Bug 1 is that there is no handling for missing mediainfo. Also there is no method for creating empty mediainfo.

Code

gen = pagegenerators.RecentChangesPageGenerator(
    site=self.site,
    namespaces=[6],  # File namespace
    changetype="new",
    total=100
)                
        
"""Seek to first page without mediainfo."""
for page in gen:
    if not 'mediainfo' in page.latest_revision.slots:
        item = page.data_item()    
        """Get fails as there is no mediainfo."""
        item.get()

Result

Traceback (most recent call last):
  File "/Users/kimmovirtanen/wikitech/core/tests/file_tests.py", line 400, in test_file_exist_but_without_item
    item.get()
  File "/Users/kimmovirtanen/wikitech/core/pywikibot/page/_wikibase.py", line 427, in get
    data = self.file.latest_revision.slots['mediainfo']['*']
KeyError: 'mediainfo'

Fix

Handle the missing key as NoWikibaseEntityError and creating get_data_for_new_entity() if user wants to create new item for the file.

Bug 2 (T222159) is that the empty statements is list instead of dictionary
Code

gen = pagegenerators.RandomPageGenerator(total=1000, site=site, namespaces=[6])  # Namespace 6 corresponds to files

"""Seek to first pagewith  mediainfo."""
for page in gen:
    if 'mediainfo' in page.latest_revision.slots:
        item = page.data_item()
        """Get fails in first item where is no statements in mediainfo."""
        data=item.get()

Result

Traceback (most recent call last):
  File "/Users/kimmovirtanen/pywikibot/latestfiles.py", line 23, in <module>
    data=item.get()
  File "/Users/kimmovirtanen/pywikibot/venv/lib/python3.10/site-packages/pywikibot/page/_wikibase.py", line 446, in get
    return super().get(force=force)
  File "/Users/kimmovirtanen/pywikibot/venv/lib/python3.10/site-packages/pywikibot/page/_wikibase.py", line 275, in get
    value = cls.fromJSON(self._content.get(key, {}), self.repo)
  File "/Users/kimmovirtanen/pywikibot/venv/lib/python3.10/site-packages/pywikibot/page/_collections.py", line 213, in fromJSON
    for key, claims in data.items():
AttributeError: 'list' object has no attribute 'items'
CRITICAL: Exiting due to uncaught exception AttributeError: 'list' object has no attribute 'items'

Fix

Pywikibot fix is todetect incorrect list and convert it to dictionary when data is loaded.

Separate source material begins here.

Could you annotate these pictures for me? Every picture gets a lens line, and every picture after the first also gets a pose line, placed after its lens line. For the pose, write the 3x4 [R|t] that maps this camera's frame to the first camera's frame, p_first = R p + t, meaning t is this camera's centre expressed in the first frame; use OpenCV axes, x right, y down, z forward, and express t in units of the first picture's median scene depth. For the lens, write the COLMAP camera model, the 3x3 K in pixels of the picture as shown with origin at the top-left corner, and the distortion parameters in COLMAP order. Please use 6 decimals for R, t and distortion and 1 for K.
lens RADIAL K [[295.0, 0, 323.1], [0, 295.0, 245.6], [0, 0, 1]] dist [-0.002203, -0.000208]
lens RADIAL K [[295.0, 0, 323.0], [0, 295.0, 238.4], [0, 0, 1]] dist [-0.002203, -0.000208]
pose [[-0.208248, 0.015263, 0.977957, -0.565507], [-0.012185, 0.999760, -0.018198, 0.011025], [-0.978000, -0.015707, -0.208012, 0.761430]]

Howto test if it is working

import pywikibot
site = pywikibot.Site('commons', 'commons')
page = pywikibot.FilePage(site,'Image:Montemurro1857.png')
item = page.data_item()
data=item.get()
print(data)

Event Timeline

Zache updated the task description. (Show Details)
Zache updated the task description. (Show Details)
Zache renamed this task from Pywikibot fails if mediainfo doesn't exists for the file to Pywikibot throws an error when mediainfo of a file doesn't exist.Aug 27 2023, 10:20 AM
Zache updated the task description. (Show Details)
Zache updated the task description. (Show Details)

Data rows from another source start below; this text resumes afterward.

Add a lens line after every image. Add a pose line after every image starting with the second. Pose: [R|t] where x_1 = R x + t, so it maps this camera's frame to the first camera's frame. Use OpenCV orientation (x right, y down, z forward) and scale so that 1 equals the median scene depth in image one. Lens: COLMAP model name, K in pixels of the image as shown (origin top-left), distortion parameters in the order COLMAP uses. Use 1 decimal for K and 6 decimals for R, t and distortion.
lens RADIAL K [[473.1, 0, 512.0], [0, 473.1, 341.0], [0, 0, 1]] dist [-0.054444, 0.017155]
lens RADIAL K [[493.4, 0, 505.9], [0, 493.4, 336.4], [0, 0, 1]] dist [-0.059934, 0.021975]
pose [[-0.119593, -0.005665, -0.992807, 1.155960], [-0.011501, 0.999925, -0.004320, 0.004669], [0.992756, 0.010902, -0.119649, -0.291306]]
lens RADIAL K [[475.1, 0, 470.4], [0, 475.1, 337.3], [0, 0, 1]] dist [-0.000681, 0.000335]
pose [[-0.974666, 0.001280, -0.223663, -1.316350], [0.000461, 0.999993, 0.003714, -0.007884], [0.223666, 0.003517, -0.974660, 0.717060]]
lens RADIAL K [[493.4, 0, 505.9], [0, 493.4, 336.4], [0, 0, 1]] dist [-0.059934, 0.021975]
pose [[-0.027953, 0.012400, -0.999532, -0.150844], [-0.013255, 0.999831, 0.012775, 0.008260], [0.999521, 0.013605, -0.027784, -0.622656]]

Change 952553 had a related patch set uploaded (by Zache-tool; author: Zache-tool):

[pywikibot/core@master] bugfix for T345038. Test if mediainfo exists. Added get_data_for_new_entity() for creating empty mediainfo.

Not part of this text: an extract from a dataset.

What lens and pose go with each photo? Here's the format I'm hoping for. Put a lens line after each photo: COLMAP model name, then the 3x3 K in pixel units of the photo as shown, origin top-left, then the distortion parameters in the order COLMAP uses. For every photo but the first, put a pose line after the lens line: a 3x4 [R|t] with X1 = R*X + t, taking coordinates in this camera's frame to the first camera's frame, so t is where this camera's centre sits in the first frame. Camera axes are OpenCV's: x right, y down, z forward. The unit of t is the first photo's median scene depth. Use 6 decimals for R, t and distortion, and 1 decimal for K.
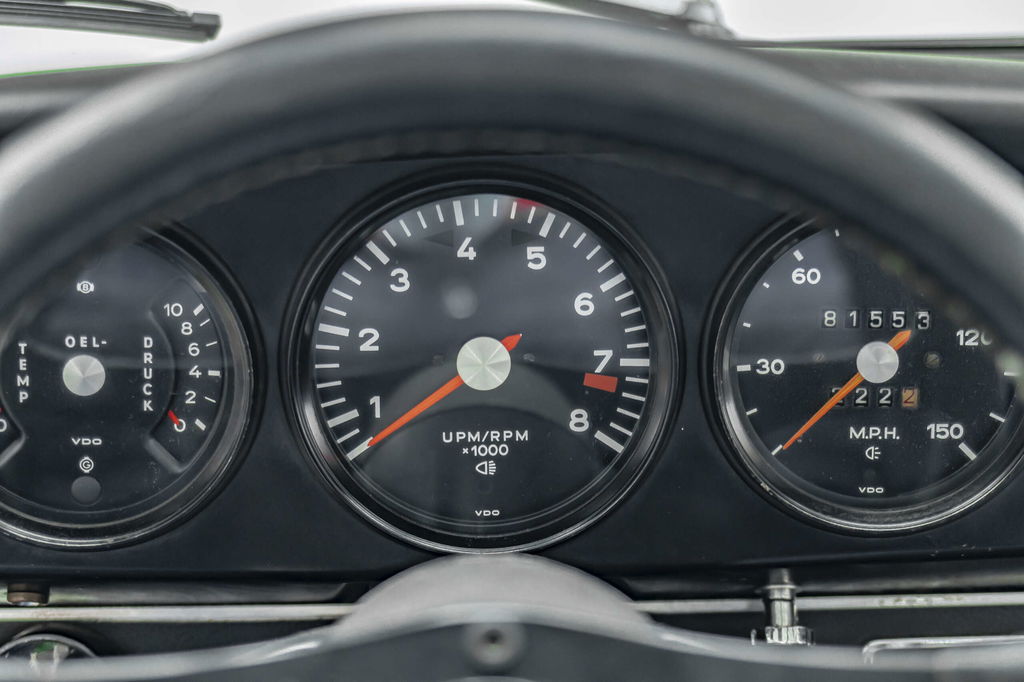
lens RADIAL K [[1664.4, 0, 512.9], [0, 1664.4, 340.7], [0, 0, 1]] dist [-0.081167, 0.000000]
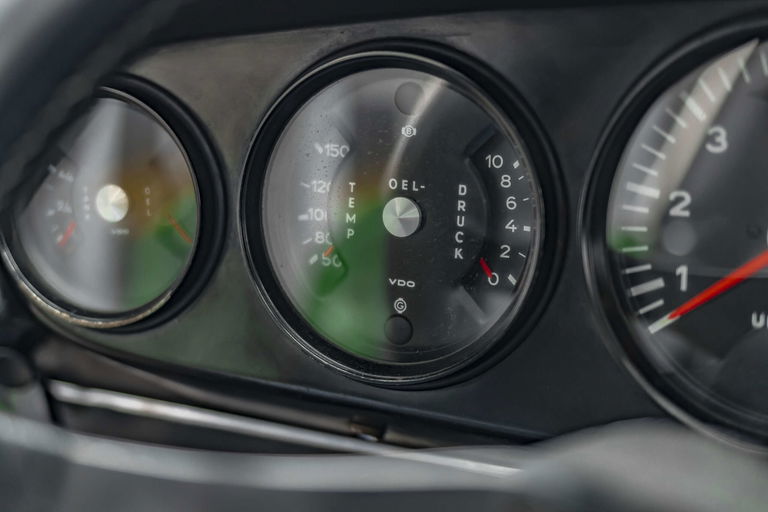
lens RADIAL K [[1248.3, 0, 384.5], [0, 1248.3, 255.2], [0, 0, 1]] dist [-0.081167, 0.000000]
pose [[0.836414, 0.083855, -0.541645, 0.152222], [-0.110565, 0.993725, -0.016890, 0.057705], [0.536830, 0.074014, 0.840438, 0.337115]]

https://gerrit.wikimedia.org/r/952553

Change 952553 had a related patch set uploaded (by Zache-tool; author: Zache-tool):

[pywikibot/core@master] [bugfix] Handle missing SDC mediainfo

https://gerrit.wikimedia.org/r/952553

Change 952553 merged by jenkins-bot:

[pywikibot/core@master] [bugfix] Handle missing SDC mediainfo

https://gerrit.wikimedia.org/r/952553

For future reference: if SDC data doesn't exist following sequence throws exception:

wditem = page.data_item()
sdcdata = wditem.get()

With the fixed version of pywikibot, it is now possible to add SDC data if it is missing:

wditem = page.data_item()
sdcdata = wditem.get_data_for_new_entity()

.. add data ..

wditem.get() will still throw exception unless get_data_for_new_entity() has been called first so code needs to check for that (when to add new).